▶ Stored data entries
********************
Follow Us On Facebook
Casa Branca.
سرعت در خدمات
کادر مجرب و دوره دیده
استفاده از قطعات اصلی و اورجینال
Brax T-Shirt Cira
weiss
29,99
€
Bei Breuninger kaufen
********************
▶ WHAT THE TASK ASKS
What is needed is an exact transcription of every record above.

▶ OUTPUT FOR THIS EXERCISE
Follow Us On Facebook
Casa Branca.
سرعت در خدمات
کادر مجرب و دوره دیده
استفاده از قطعات اصلی و اورجینال
Brax T-Shirt Cira
weiss
29,99
€
Bei Breuninger kaufen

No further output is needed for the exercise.